▶ _WHAT YOU HAVE TO DO_
From the data, copy out every line in which the word "плитка" appears.

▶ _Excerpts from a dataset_
_ _ _

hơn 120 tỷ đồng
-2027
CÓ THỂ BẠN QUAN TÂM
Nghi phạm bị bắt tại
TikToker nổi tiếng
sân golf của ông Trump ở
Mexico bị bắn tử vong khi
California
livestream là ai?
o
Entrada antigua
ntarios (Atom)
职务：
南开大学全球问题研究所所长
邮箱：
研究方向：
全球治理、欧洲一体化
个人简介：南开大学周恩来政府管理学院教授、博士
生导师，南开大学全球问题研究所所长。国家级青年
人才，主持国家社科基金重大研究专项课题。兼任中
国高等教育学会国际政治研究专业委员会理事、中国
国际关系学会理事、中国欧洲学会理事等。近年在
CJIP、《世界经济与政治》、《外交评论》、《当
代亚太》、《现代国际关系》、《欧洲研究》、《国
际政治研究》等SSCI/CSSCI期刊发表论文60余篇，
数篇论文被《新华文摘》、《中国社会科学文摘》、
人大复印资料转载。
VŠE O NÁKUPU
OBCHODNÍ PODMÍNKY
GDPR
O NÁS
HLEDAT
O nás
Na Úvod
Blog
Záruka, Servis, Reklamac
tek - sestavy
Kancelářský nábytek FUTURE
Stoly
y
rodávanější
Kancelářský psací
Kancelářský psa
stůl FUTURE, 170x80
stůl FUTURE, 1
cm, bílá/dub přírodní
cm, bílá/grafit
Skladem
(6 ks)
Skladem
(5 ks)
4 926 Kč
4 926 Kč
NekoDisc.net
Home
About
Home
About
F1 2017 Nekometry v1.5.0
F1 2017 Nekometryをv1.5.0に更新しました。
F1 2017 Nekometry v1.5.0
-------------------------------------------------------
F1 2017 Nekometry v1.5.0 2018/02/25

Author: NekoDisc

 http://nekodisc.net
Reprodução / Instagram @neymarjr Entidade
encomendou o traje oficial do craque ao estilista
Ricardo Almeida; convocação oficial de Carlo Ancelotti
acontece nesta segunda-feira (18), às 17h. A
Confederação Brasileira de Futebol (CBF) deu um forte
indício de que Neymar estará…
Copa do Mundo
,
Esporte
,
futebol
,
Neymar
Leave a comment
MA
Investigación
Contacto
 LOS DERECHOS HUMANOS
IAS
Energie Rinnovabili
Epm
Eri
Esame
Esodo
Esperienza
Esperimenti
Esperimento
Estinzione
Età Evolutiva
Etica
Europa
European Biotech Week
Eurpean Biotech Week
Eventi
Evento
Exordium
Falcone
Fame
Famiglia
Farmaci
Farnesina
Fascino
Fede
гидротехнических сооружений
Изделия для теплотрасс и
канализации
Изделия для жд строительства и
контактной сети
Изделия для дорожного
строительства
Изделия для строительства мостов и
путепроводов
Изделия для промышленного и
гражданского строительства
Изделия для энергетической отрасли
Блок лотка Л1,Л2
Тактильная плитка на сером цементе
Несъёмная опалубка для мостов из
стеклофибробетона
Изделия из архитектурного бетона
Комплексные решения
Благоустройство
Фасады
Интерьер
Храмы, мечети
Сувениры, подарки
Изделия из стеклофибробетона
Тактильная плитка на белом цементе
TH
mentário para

_ _ _

▶ _RESPONSE BELOW_
Тактильная плитка на сером цементе
Тактильная плитка на белом цементе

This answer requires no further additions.